To do: Scan the entries that follow and give only the number of lines containing "wire".

Records supplied:
━━━

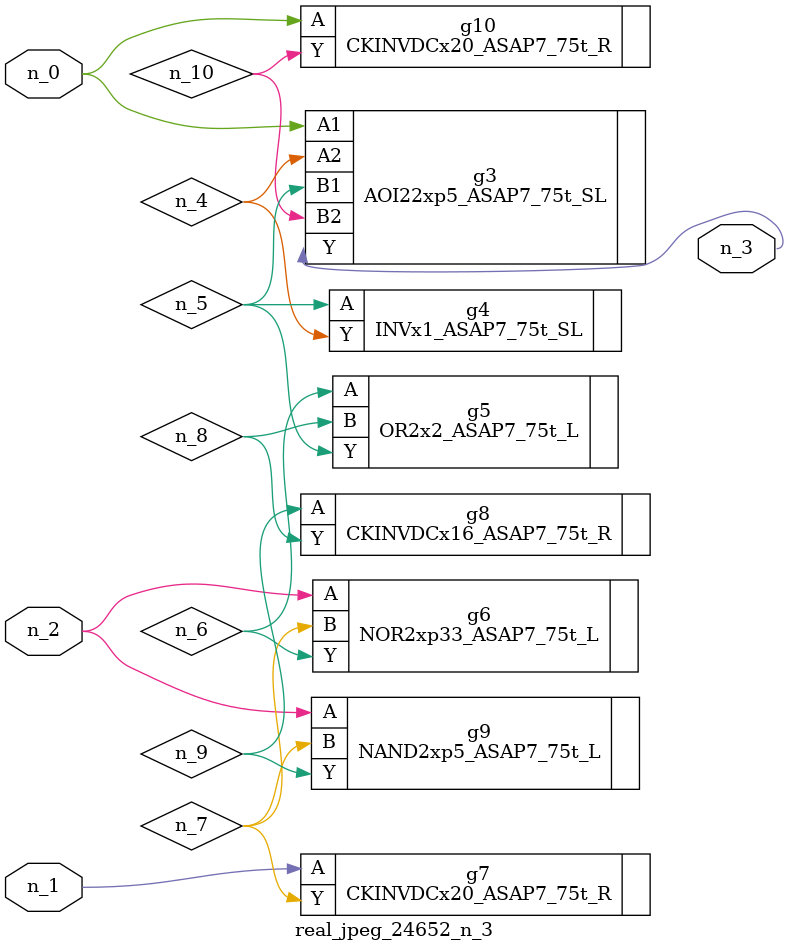
<source format=v>
module real_jpeg_24652_n_3 (n_1, n_0, n_2, n_3);

input n_1;
input n_0;
input n_2;

output n_3;

wire n_5;
wire n_4;
wire n_8;
wire n_6;
wire n_7;
wire n_10;
wire n_9;

AOI22xp5_ASAP7_75t_SL g3 ( 
.A1(n_0),
.A2(n_4),
.B1(n_5),
.B2(n_10),
.Y(n_3)
);

CKINVDCx20_ASAP7_75t_R g10 ( 
.A(n_0),
.Y(n_10)
);

CKINVDCx20_ASAP7_75t_R g7 ( 
.A(n_1),
.Y(n_7)
);

NOR2xp33_ASAP7_75t_L g6 ( 
.A(n_2),
.B(n_7),
.Y(n_6)
);

NAND2xp5_ASAP7_75t_L g9 ( 
.A(n_2),
.B(n_7),
.Y(n_9)
);

INVx1_ASAP7_75t_SL g4 ( 
.A(n_5),
.Y(n_4)
);

OR2x2_ASAP7_75t_L g5 ( 
.A(n_6),
.B(n_8),
.Y(n_5)
);

CKINVDCx16_ASAP7_75t_R g8 ( 
.A(n_9),
.Y(n_8)
);


endmodule
</source>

━━━

Output of the exercise: 7